### Problem details
The listing below is to be duplicated exactly, with every picture omitted.

### Data for review
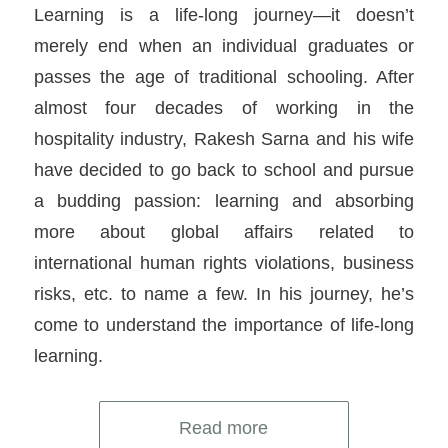
Learning is a life-long journey—it doesn’t
merely end when an individual graduates or
passes the age of traditional schooling. After
almost four decades of working in the
hospitality industry, Rakesh Sarna and his wife
have decided to go back to school and pursue
a budding passion: learning and absorbing
more about global affairs related to
international human rights violations, business
risks, etc. to name a few. In his journey, he’s
come to understand the importance of life-long
learning.
Read more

### Solution to the problem
Learning is a life-long journey—it doesn’t
merely end when an individual graduates or
passes the age of traditional schooling. After
almost four decades of working in the
hospitality industry, Rakesh Sarna and his wife
have decided to go back to school and pursue
a budding passion: learning and absorbing
more about global affairs related to
international human rights violations, business
risks, etc. to name a few. In his journey, he’s
come to understand the importance of life-long
learning.
Read more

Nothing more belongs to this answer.